The final compromise incorporated the formerly communist countries into the trading system by making unique entry requirements that included numerical targets for growth in imports from GATT members and special trade restrictions (such as quotas on specific commodities) that could be imposed if exports from these nonmarket countries undermined Western markets. Today's trade negotiators could essentially adopt the same strategy by admitting China and the other applicants with four special caveats:
- To ensure that other WTO members gained trade benefits and were not restricted by government planning or other distortions, former, nonmarket members would be required to increase imports from WTO members by a fixed percentage. Since state planning machinery continues to operate in most of these countries, such a task should be achievable.
- Given the widespread presence of subsidies and government-inspired predatory pricing, other WTO members should be able to restrict onetime nonmarket country exports if they undermined Western markets.
- To assist in enforcing the pact, current WTO members should be able to withdraw from the pact with reforming nonmarket economies if they felt nonmarket economies were not obeying its terms.
- If the former nonmarket economies could prove that they had become market economies and were obeying WTO rules, they should be graduated to normal WTO member status.
This approach would likely require hard negotiation. And because it involves numerical targets for exports-that is, "managed trade"-it will offend many economists who believe tinkering with the free market is inherently counterproductive. Some nonmarket economies may also criticize this approach to making them second-class citizens in the world trading system.
This approach, however, has already proved workable in connection with Poland and Romania; it has the unique advantage of turning the state planning machinery now impeding trade liberalization into a tool that opens markets and encourages trade liberalization. It also makes it politically possible to extend these mixed economies more time to make the difficult economic transition to the free market by creating a balance between reduced responsibilities and reduced benefits. This balance could allow a longer transition without undermining the political consensus that holds the WTO together.

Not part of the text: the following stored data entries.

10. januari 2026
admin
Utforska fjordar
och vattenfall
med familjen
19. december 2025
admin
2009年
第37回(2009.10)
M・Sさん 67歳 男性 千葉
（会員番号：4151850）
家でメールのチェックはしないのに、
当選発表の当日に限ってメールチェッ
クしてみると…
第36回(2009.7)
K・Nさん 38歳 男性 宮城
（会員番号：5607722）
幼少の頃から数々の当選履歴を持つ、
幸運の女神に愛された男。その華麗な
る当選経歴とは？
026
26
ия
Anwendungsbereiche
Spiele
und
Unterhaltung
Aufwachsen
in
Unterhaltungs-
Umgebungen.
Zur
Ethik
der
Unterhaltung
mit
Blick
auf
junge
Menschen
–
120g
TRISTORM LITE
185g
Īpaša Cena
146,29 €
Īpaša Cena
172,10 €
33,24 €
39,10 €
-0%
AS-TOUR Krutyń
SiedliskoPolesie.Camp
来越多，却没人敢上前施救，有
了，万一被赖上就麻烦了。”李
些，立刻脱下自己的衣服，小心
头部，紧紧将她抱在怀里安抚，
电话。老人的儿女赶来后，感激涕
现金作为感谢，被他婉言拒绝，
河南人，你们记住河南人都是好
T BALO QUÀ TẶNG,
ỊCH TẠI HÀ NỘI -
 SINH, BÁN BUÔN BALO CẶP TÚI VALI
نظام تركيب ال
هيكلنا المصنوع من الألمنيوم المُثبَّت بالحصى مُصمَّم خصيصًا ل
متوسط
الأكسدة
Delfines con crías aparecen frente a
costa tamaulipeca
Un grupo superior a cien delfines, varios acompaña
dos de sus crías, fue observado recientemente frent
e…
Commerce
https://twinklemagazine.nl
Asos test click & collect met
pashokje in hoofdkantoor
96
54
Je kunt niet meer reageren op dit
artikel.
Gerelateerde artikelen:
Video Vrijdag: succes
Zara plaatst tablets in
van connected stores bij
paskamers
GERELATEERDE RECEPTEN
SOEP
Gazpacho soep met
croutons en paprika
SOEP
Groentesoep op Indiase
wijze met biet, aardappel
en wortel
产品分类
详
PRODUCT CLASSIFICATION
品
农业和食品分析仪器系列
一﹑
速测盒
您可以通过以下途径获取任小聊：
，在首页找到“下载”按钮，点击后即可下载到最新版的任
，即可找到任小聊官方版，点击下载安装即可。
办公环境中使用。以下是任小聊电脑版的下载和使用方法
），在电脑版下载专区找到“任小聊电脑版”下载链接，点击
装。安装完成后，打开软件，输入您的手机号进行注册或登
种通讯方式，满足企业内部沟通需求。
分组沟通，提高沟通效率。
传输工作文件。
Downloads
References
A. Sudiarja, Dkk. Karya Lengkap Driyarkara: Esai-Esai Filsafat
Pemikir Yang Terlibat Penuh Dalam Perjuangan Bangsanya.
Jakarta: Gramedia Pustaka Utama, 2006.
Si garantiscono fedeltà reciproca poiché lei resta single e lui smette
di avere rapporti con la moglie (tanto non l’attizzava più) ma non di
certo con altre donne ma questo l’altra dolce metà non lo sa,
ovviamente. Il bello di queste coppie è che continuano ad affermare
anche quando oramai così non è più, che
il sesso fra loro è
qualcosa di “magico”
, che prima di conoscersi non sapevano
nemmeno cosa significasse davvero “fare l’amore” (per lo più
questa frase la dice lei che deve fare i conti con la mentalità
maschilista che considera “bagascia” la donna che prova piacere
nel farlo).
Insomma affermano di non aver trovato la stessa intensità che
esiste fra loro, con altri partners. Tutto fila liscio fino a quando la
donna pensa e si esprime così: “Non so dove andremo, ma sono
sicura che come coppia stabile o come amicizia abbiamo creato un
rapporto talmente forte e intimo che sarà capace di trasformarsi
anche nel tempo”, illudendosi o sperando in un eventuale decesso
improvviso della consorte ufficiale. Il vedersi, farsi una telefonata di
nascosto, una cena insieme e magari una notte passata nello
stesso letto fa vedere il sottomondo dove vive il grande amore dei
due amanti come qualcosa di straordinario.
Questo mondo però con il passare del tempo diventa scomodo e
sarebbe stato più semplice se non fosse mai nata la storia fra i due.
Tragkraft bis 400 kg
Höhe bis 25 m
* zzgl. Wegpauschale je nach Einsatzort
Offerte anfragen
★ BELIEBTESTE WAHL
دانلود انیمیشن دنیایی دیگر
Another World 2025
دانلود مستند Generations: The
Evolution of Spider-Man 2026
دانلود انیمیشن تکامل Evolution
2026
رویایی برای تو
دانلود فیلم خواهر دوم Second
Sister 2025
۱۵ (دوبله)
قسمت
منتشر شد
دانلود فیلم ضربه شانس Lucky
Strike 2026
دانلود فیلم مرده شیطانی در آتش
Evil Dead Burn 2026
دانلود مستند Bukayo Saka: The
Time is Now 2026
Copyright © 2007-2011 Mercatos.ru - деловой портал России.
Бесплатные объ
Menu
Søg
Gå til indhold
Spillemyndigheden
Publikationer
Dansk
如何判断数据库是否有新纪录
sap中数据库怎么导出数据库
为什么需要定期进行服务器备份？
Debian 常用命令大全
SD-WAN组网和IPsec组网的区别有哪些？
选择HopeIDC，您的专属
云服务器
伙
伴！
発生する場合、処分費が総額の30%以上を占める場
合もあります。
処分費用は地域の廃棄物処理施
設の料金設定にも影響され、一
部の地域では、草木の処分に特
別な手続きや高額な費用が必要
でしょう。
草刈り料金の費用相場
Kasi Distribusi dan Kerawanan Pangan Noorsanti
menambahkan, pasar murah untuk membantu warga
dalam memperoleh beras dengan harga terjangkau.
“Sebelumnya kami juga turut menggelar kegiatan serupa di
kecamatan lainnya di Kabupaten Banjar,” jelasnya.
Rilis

I f American foreign policy has a consistent weakness, it is that America seems to view the world as a giant house of mirrors. Everywhere it looks, America sees reflections of itself. They may be a little taller or a little shorter, a little fatter or a little thinner, but fundamentally other countries are just like us. Just below the surface, every country is a budding Jeffersonian democracy with a free market economy.
Unfortunately, the world is not so simple. Owing to its distinctive history, culture, political structure, and economic institutions, America is largely unique. More shatteringly, most other countries do not desire to be reflections of the United States; they have their own political and economic philosophies and institutions.
The struggle to bring nonmarket economies into the WTO is but the latest example of this American failing. We are attempting to make the former communist world fit into the market trading system. Pounding hard enough to make them fit risks damaging both American interests and the WTO that the United States worked so long to create.